Word for word, transcribe the lines below and drop the pictures.

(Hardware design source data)
►
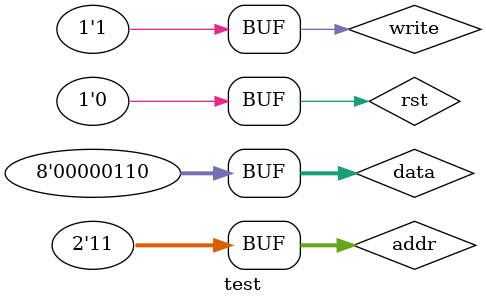
<source format=v>
module test;
    reg [1:0]addr;
    reg [7:0]data;
    reg write,rst;
    wire [7:0]out;

    registers R(addr,data,rst,write,out);
    initial begin
        $dumpfile("GTK.vcd");
        $dumpvars(1,test);
    end

    initial begin
        addr = 2'b11;
        data = 9'b00000110;
        rst = 1;
        write=0;
        #1 rst = ~rst;
        write=~write;
        #1 write=~write;
        #1 write=~write;
        #1 write=~write;
        #1 write=~write;
    end

    
endmodule
</source>
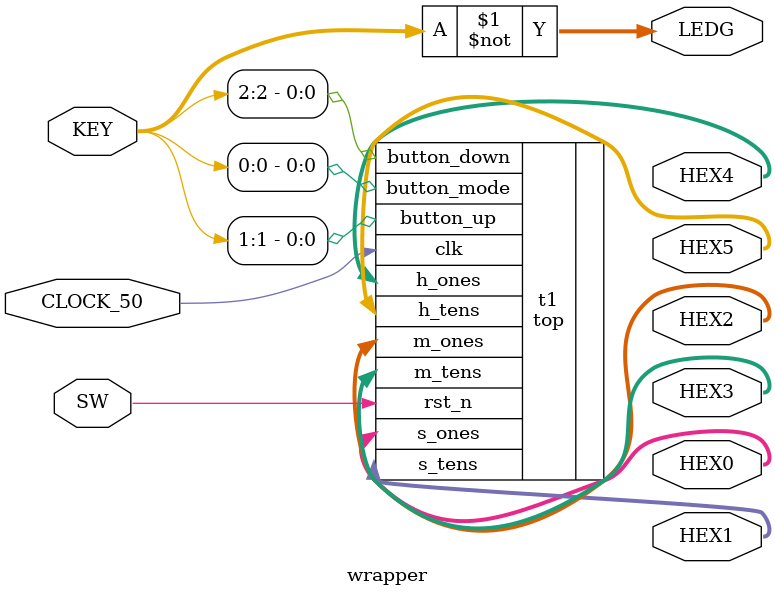
<source format=sv>
module wrapper (
    input logic CLOCK_50,
    input logic [0:0] SW,
    input logic [2:0] KEY,
	 output logic [2:0] LEDG,
    output logic [6:0] HEX0,
    output logic [6:0] HEX1,
    output logic [6:0] HEX2,
    output logic [6:0] HEX3,
    output logic [6:0] HEX4,
    output logic [6:0] HEX5
);
//--------------------------
top t1 (
    .clk(CLOCK_50),
    .rst_n(SW[0]),
    .button_mode(KEY[0]),
    .button_up(KEY[1]),
    .button_down(KEY[2]),
    .s_ones(HEX0),
    .s_tens(HEX1),
    .m_ones(HEX2),
    .m_tens(HEX3),
    .h_ones(HEX4),
    .h_tens(HEX5)
);
assign LEDG = ~KEY;
endmodule 
</source>
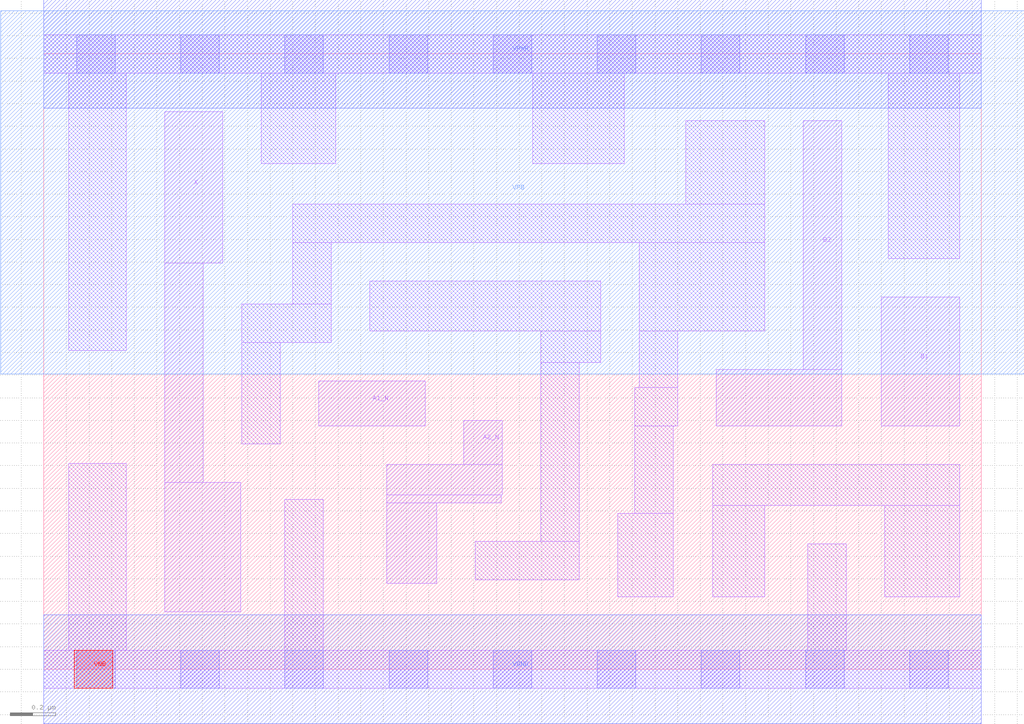
<source format=lef>
# Copyright 2020 The SkyWater PDK Authors
#
# Licensed under the Apache License, Version 2.0 (the "License");
# you may not use this file except in compliance with the License.
# You may obtain a copy of the License at
#
#     https://www.apache.org/licenses/LICENSE-2.0
#
# Unless required by applicable law or agreed to in writing, software
# distributed under the License is distributed on an "AS IS" BASIS,
# WITHOUT WARRANTIES OR CONDITIONS OF ANY KIND, either express or implied.
# See the License for the specific language governing permissions and
# limitations under the License.
#
# SPDX-License-Identifier: Apache-2.0

VERSION 5.7 ;
  NOWIREEXTENSIONATPIN ON ;
  DIVIDERCHAR "/" ;
  BUSBITCHARS "[]" ;
MACRO sky130_fd_sc_hd__o2bb2a_2
  CLASS CORE ;
  FOREIGN sky130_fd_sc_hd__o2bb2a_2 ;
  ORIGIN  0.000000  0.000000 ;
  SIZE  4.140000 BY  2.720000 ;
  SYMMETRY X Y R90 ;
  SITE unithd ;
  PIN A1_N
    ANTENNAGATEAREA  0.159000 ;
    DIRECTION INPUT ;
    USE SIGNAL ;
    PORT
      LAYER li1 ;
        RECT 1.215000 1.075000 1.685000 1.275000 ;
    END
  END A1_N
  PIN A2_N
    ANTENNAGATEAREA  0.159000 ;
    DIRECTION INPUT ;
    USE SIGNAL ;
    PORT
      LAYER li1 ;
        RECT 1.515000 0.380000 1.735000 0.735000 ;
        RECT 1.515000 0.735000 2.020000 0.770000 ;
        RECT 1.515000 0.770000 2.025000 0.905000 ;
        RECT 1.855000 0.905000 2.025000 1.100000 ;
    END
  END A2_N
  PIN B1
    ANTENNAGATEAREA  0.159000 ;
    DIRECTION INPUT ;
    USE SIGNAL ;
    PORT
      LAYER li1 ;
        RECT 3.700000 1.075000 4.045000 1.645000 ;
    END
  END B1
  PIN B2
    ANTENNAGATEAREA  0.159000 ;
    DIRECTION INPUT ;
    USE SIGNAL ;
    PORT
      LAYER li1 ;
        RECT 2.970000 1.075000 3.525000 1.325000 ;
        RECT 3.355000 1.325000 3.525000 2.425000 ;
    END
  END B2
  PIN VNB
    PORT
      LAYER pwell ;
        RECT 0.135000 -0.085000 0.305000 0.085000 ;
    END
  END VNB
  PIN VPB
    PORT
      LAYER nwell ;
        RECT -0.190000 1.305000 4.330000 2.910000 ;
    END
  END VPB
  PIN X
    ANTENNADIFFAREA  0.445500 ;
    DIRECTION OUTPUT ;
    USE SIGNAL ;
    PORT
      LAYER li1 ;
        RECT 0.535000 0.255000 0.870000 0.825000 ;
        RECT 0.535000 0.825000 0.705000 1.795000 ;
        RECT 0.535000 1.795000 0.790000 2.465000 ;
    END
  END X
  PIN VGND
    DIRECTION INOUT ;
    SHAPE ABUTMENT ;
    USE GROUND ;
    PORT
      LAYER met1 ;
        RECT 0.000000 -0.240000 4.140000 0.240000 ;
    END
  END VGND
  PIN VPWR
    DIRECTION INOUT ;
    SHAPE ABUTMENT ;
    USE POWER ;
    PORT
      LAYER met1 ;
        RECT 0.000000 2.480000 4.140000 2.960000 ;
    END
  END VPWR
  OBS
    LAYER li1 ;
      RECT 0.000000 -0.085000 4.140000 0.085000 ;
      RECT 0.000000  2.635000 4.140000 2.805000 ;
      RECT 0.110000  0.085000 0.365000 0.910000 ;
      RECT 0.110000  1.410000 0.365000 2.635000 ;
      RECT 0.875000  0.995000 1.045000 1.445000 ;
      RECT 0.875000  1.445000 1.270000 1.615000 ;
      RECT 0.960000  2.235000 1.290000 2.635000 ;
      RECT 1.065000  0.085000 1.235000 0.750000 ;
      RECT 1.100000  1.615000 1.270000 1.885000 ;
      RECT 1.100000  1.885000 3.185000 2.055000 ;
      RECT 1.440000  1.495000 2.460000 1.715000 ;
      RECT 1.905000  0.395000 2.365000 0.565000 ;
      RECT 2.160000  2.235000 2.565000 2.635000 ;
      RECT 2.195000  0.565000 2.365000 1.355000 ;
      RECT 2.195000  1.355000 2.460000 1.495000 ;
      RECT 2.535000  0.320000 2.780000 0.690000 ;
      RECT 2.610000  0.690000 2.780000 1.075000 ;
      RECT 2.610000  1.075000 2.800000 1.245000 ;
      RECT 2.630000  1.245000 2.800000 1.495000 ;
      RECT 2.630000  1.495000 3.185000 1.885000 ;
      RECT 2.835000  2.055000 3.185000 2.425000 ;
      RECT 2.955000  0.320000 3.185000 0.725000 ;
      RECT 2.955000  0.725000 4.045000 0.905000 ;
      RECT 3.375000  0.085000 3.545000 0.555000 ;
      RECT 3.715000  0.320000 4.045000 0.725000 ;
      RECT 3.730000  1.815000 4.045000 2.635000 ;
    LAYER mcon ;
      RECT 0.145000 -0.085000 0.315000 0.085000 ;
      RECT 0.145000  2.635000 0.315000 2.805000 ;
      RECT 0.605000 -0.085000 0.775000 0.085000 ;
      RECT 0.605000  2.635000 0.775000 2.805000 ;
      RECT 1.065000 -0.085000 1.235000 0.085000 ;
      RECT 1.065000  2.635000 1.235000 2.805000 ;
      RECT 1.525000 -0.085000 1.695000 0.085000 ;
      RECT 1.525000  2.635000 1.695000 2.805000 ;
      RECT 1.985000 -0.085000 2.155000 0.085000 ;
      RECT 1.985000  2.635000 2.155000 2.805000 ;
      RECT 2.445000 -0.085000 2.615000 0.085000 ;
      RECT 2.445000  2.635000 2.615000 2.805000 ;
      RECT 2.905000 -0.085000 3.075000 0.085000 ;
      RECT 2.905000  2.635000 3.075000 2.805000 ;
      RECT 3.365000 -0.085000 3.535000 0.085000 ;
      RECT 3.365000  2.635000 3.535000 2.805000 ;
      RECT 3.825000 -0.085000 3.995000 0.085000 ;
      RECT 3.825000  2.635000 3.995000 2.805000 ;
  END
END sky130_fd_sc_hd__o2bb2a_2
END LIBRARY

</source>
◄
__Result of the task__:
<source format=v>
module test;
    reg [1:0]addr;
    reg [7:0]data;
    reg write,rst;
    wire [7:0]out;

    registers R(addr,data,rst,write,out);
    initial begin
        $dumpfile("GTK.vcd");
        $dumpvars(1,test);
    end

    initial begin
        addr = 2'b11;
        data = 9'b00000110;
        rst = 1;
        write=0;
        #1 rst = ~rst;
        write=~write;
        #1 write=~write;
        #1 write=~write;
        #1 write=~write;
        #1 write=~write;
    end

    
endmodule
</source>
<source format=sv>
module wrapper (
    input logic CLOCK_50,
    input logic [0:0] SW,
    input logic [2:0] KEY,
	 output logic [2:0] LEDG,
    output logic [6:0] HEX0,
    output logic [6:0] HEX1,
    output logic [6:0] HEX2,
    output logic [6:0] HEX3,
    output logic [6:0] HEX4,
    output logic [6:0] HEX5
);
//--------------------------
top t1 (
    .clk(CLOCK_50),
    .rst_n(SW[0]),
    .button_mode(KEY[0]),
    .button_up(KEY[1]),
    .button_down(KEY[2]),
    .s_ones(HEX0),
    .s_tens(HEX1),
    .m_ones(HEX2),
    .m_tens(HEX3),
    .h_ones(HEX4),
    .h_tens(HEX5)
);
assign LEDG = ~KEY;
endmodule 
</source>
<source format=lef>
# Copyright 2020 The SkyWater PDK Authors
#
# Licensed under the Apache License, Version 2.0 (the "License");
# you may not use this file except in compliance with the License.
# You may obtain a copy of the License at
#
#     https://www.apache.org/licenses/LICENSE-2.0
#
# Unless required by applicable law or agreed to in writing, software
# distributed under the License is distributed on an "AS IS" BASIS,
# WITHOUT WARRANTIES OR CONDITIONS OF ANY KIND, either express or implied.
# See the License for the specific language governing permissions and
# limitations under the License.
#
# SPDX-License-Identifier: Apache-2.0

VERSION 5.7 ;
  NOWIREEXTENSIONATPIN ON ;
  DIVIDERCHAR "/" ;
  BUSBITCHARS "[]" ;
MACRO sky130_fd_sc_hd__o2bb2a_2
  CLASS CORE ;
  FOREIGN sky130_fd_sc_hd__o2bb2a_2 ;
  ORIGIN  0.000000  0.000000 ;
  SIZE  4.140000 BY  2.720000 ;
  SYMMETRY X Y R90 ;
  SITE unithd ;
  PIN A1_N
    ANTENNAGATEAREA  0.159000 ;
    DIRECTION INPUT ;
    USE SIGNAL ;
    PORT
      LAYER li1 ;
        RECT 1.215000 1.075000 1.685000 1.275000 ;
    END
  END A1_N
  PIN A2_N
    ANTENNAGATEAREA  0.159000 ;
    DIRECTION INPUT ;
    USE SIGNAL ;
    PORT
      LAYER li1 ;
        RECT 1.515000 0.380000 1.735000 0.735000 ;
        RECT 1.515000 0.735000 2.020000 0.770000 ;
        RECT 1.515000 0.770000 2.025000 0.905000 ;
        RECT 1.855000 0.905000 2.025000 1.100000 ;
    END
  END A2_N
  PIN B1
    ANTENNAGATEAREA  0.159000 ;
    DIRECTION INPUT ;
    USE SIGNAL ;
    PORT
      LAYER li1 ;
        RECT 3.700000 1.075000 4.045000 1.645000 ;
    END
  END B1
  PIN B2
    ANTENNAGATEAREA  0.159000 ;
    DIRECTION INPUT ;
    USE SIGNAL ;
    PORT
      LAYER li1 ;
        RECT 2.970000 1.075000 3.525000 1.325000 ;
        RECT 3.355000 1.325000 3.525000 2.425000 ;
    END
  END B2
  PIN VNB
    PORT
      LAYER pwell ;
        RECT 0.135000 -0.085000 0.305000 0.085000 ;
    END
  END VNB
  PIN VPB
    PORT
      LAYER nwell ;
        RECT -0.190000 1.305000 4.330000 2.910000 ;
    END
  END VPB
  PIN X
    ANTENNADIFFAREA  0.445500 ;
    DIRECTION OUTPUT ;
    USE SIGNAL ;
    PORT
      LAYER li1 ;
        RECT 0.535000 0.255000 0.870000 0.825000 ;
        RECT 0.535000 0.825000 0.705000 1.795000 ;
        RECT 0.535000 1.795000 0.790000 2.465000 ;
    END
  END X
  PIN VGND
    DIRECTION INOUT ;
    SHAPE ABUTMENT ;
    USE GROUND ;
    PORT
      LAYER met1 ;
        RECT 0.000000 -0.240000 4.140000 0.240000 ;
    END
  END VGND
  PIN VPWR
    DIRECTION INOUT ;
    SHAPE ABUTMENT ;
    USE POWER ;
    PORT
      LAYER met1 ;
        RECT 0.000000 2.480000 4.140000 2.960000 ;
    END
  END VPWR
  OBS
    LAYER li1 ;
      RECT 0.000000 -0.085000 4.140000 0.085000 ;
      RECT 0.000000  2.635000 4.140000 2.805000 ;
      RECT 0.110000  0.085000 0.365000 0.910000 ;
      RECT 0.110000  1.410000 0.365000 2.635000 ;
      RECT 0.875000  0.995000 1.045000 1.445000 ;
      RECT 0.875000  1.445000 1.270000 1.615000 ;
      RECT 0.960000  2.235000 1.290000 2.635000 ;
      RECT 1.065000  0.085000 1.235000 0.750000 ;
      RECT 1.100000  1.615000 1.270000 1.885000 ;
      RECT 1.100000  1.885000 3.185000 2.055000 ;
      RECT 1.440000  1.495000 2.460000 1.715000 ;
      RECT 1.905000  0.395000 2.365000 0.565000 ;
      RECT 2.160000  2.235000 2.565000 2.635000 ;
      RECT 2.195000  0.565000 2.365000 1.355000 ;
      RECT 2.195000  1.355000 2.460000 1.495000 ;
      RECT 2.535000  0.320000 2.780000 0.690000 ;
      RECT 2.610000  0.690000 2.780000 1.075000 ;
      RECT 2.610000  1.075000 2.800000 1.245000 ;
      RECT 2.630000  1.245000 2.800000 1.495000 ;
      RECT 2.630000  1.495000 3.185000 1.885000 ;
      RECT 2.835000  2.055000 3.185000 2.425000 ;
      RECT 2.955000  0.320000 3.185000 0.725000 ;
      RECT 2.955000  0.725000 4.045000 0.905000 ;
      RECT 3.375000  0.085000 3.545000 0.555000 ;
      RECT 3.715000  0.320000 4.045000 0.725000 ;
      RECT 3.730000  1.815000 4.045000 2.635000 ;
    LAYER mcon ;
      RECT 0.145000 -0.085000 0.315000 0.085000 ;
      RECT 0.145000  2.635000 0.315000 2.805000 ;
      RECT 0.605000 -0.085000 0.775000 0.085000 ;
      RECT 0.605000  2.635000 0.775000 2.805000 ;
      RECT 1.065000 -0.085000 1.235000 0.085000 ;
      RECT 1.065000  2.635000 1.235000 2.805000 ;
      RECT 1.525000 -0.085000 1.695000 0.085000 ;
      RECT 1.525000  2.635000 1.695000 2.805000 ;
      RECT 1.985000 -0.085000 2.155000 0.085000 ;
      RECT 1.985000  2.635000 2.155000 2.805000 ;
      RECT 2.445000 -0.085000 2.615000 0.085000 ;
      RECT 2.445000  2.635000 2.615000 2.805000 ;
      RECT 2.905000 -0.085000 3.075000 0.085000 ;
      RECT 2.905000  2.635000 3.075000 2.805000 ;
      RECT 3.365000 -0.085000 3.535000 0.085000 ;
      RECT 3.365000  2.635000 3.535000 2.805000 ;
      RECT 3.825000 -0.085000 3.995000 0.085000 ;
      RECT 3.825000  2.635000 3.995000 2.805000 ;
  END
END sky130_fd_sc_hd__o2bb2a_2
END LIBRARY

</source>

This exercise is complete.